The answer is the line with "scroll(331, 318, up, 2)" and every line after it to the end of the listing, retyped exactly. Pictures do not belong in it.

_DATA SHOWN_
- Opening Delimiter -

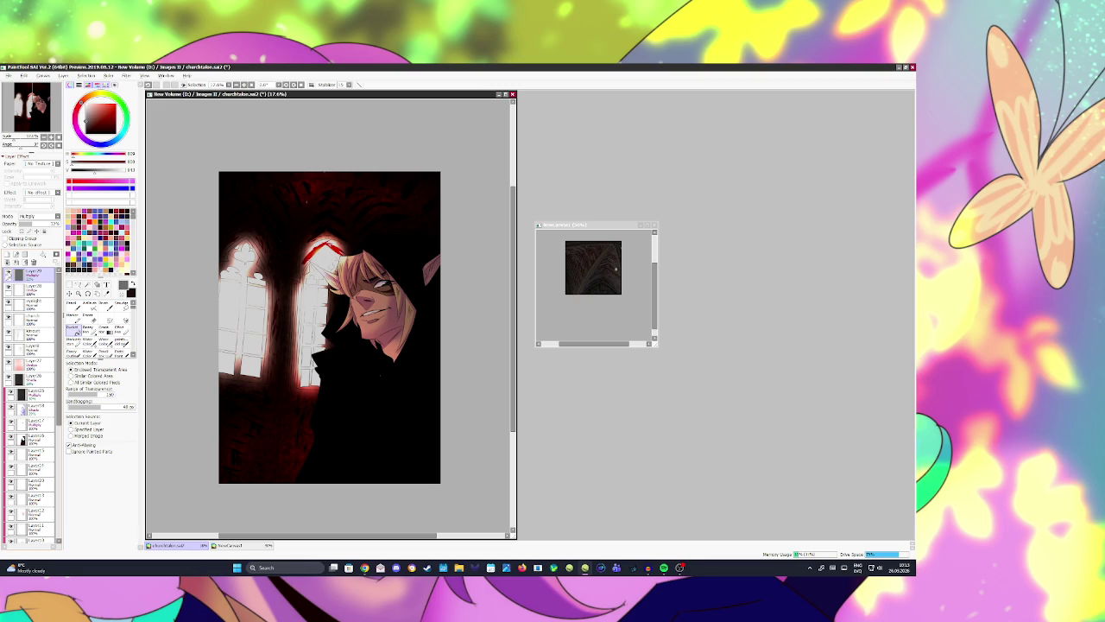
click(9, 275)
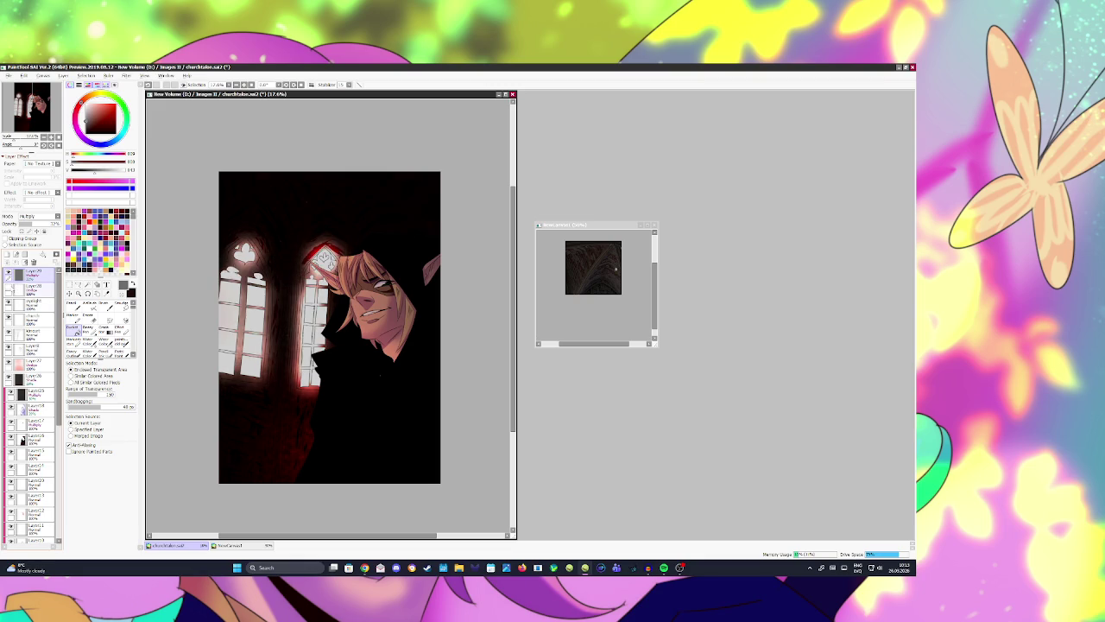
Step: Add a new empty layer on top and mirror the canvas to check the composition
click(8, 255)
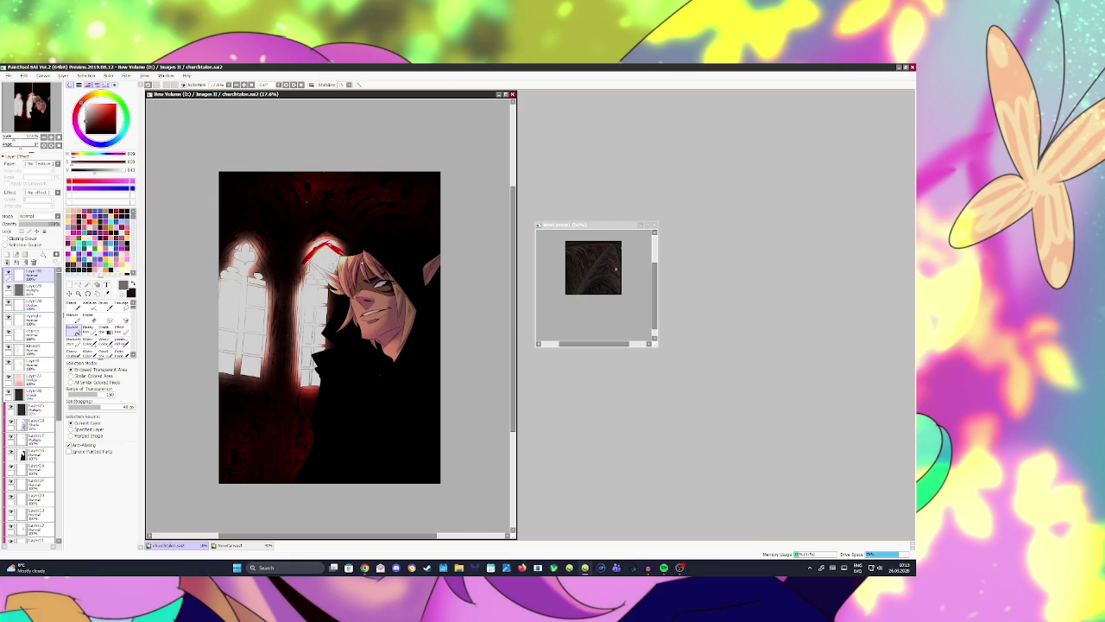
scroll(331, 317, up, 2)
scroll(331, 318, up, 2)
scroll(330, 318, up, 1)
scroll(331, 317, down, 5)
scroll(359, 259, up, 2)
click(310, 84)
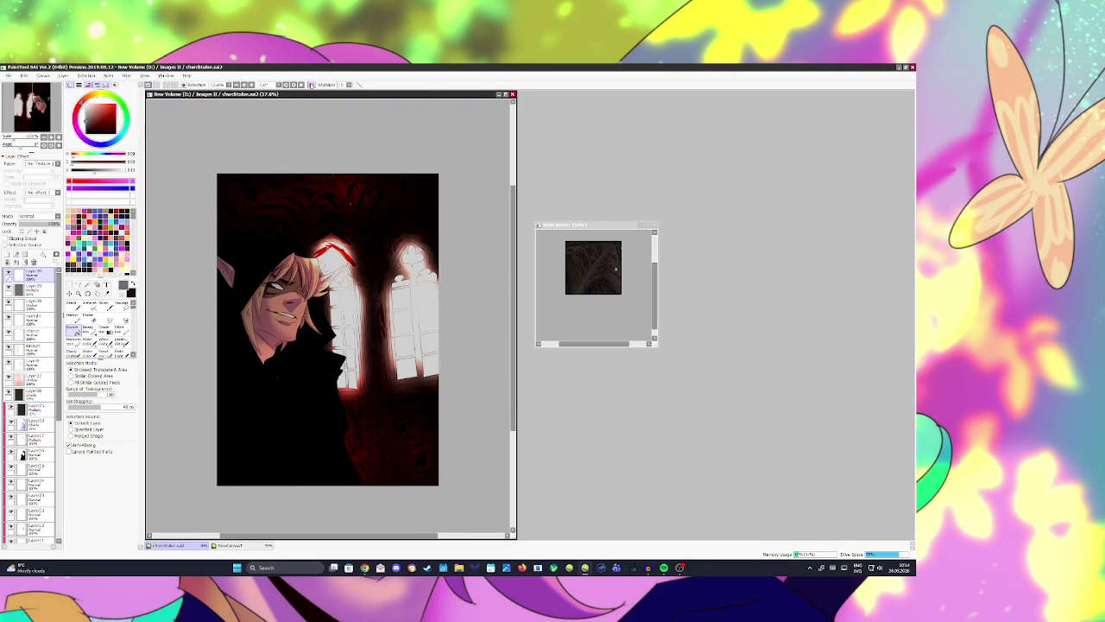
click(310, 84)
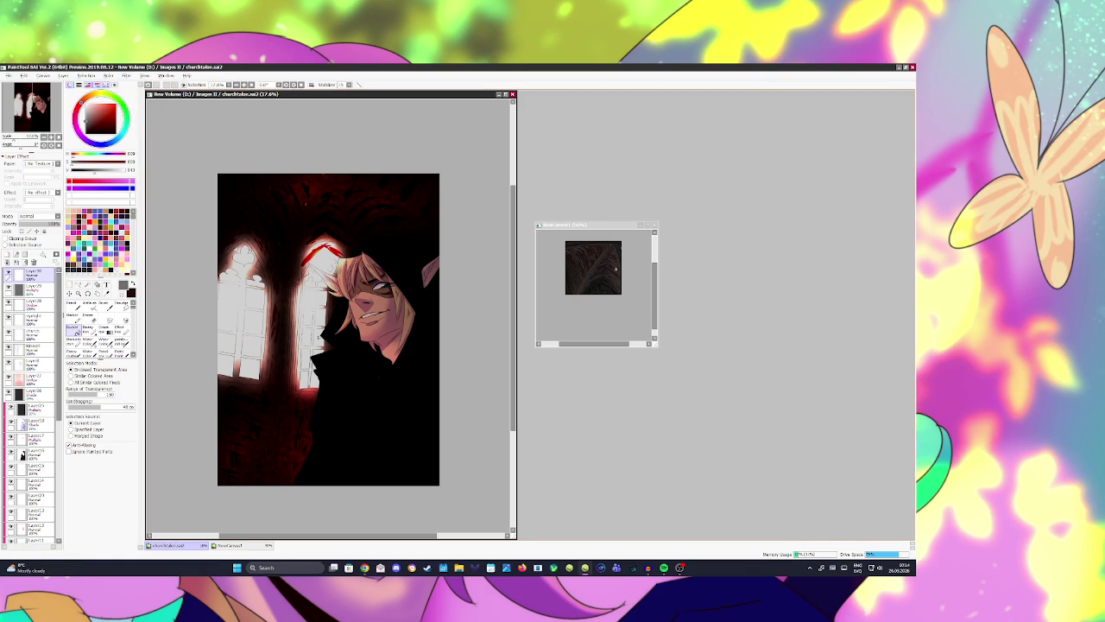
scroll(343, 340, up, 1)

- Closing Delimiter -

_EXERCISE ANSWER_
scroll(331, 318, up, 2)
scroll(330, 318, up, 1)
scroll(331, 317, down, 5)
scroll(359, 259, up, 2)
click(310, 84)
click(310, 84)
scroll(343, 340, up, 1)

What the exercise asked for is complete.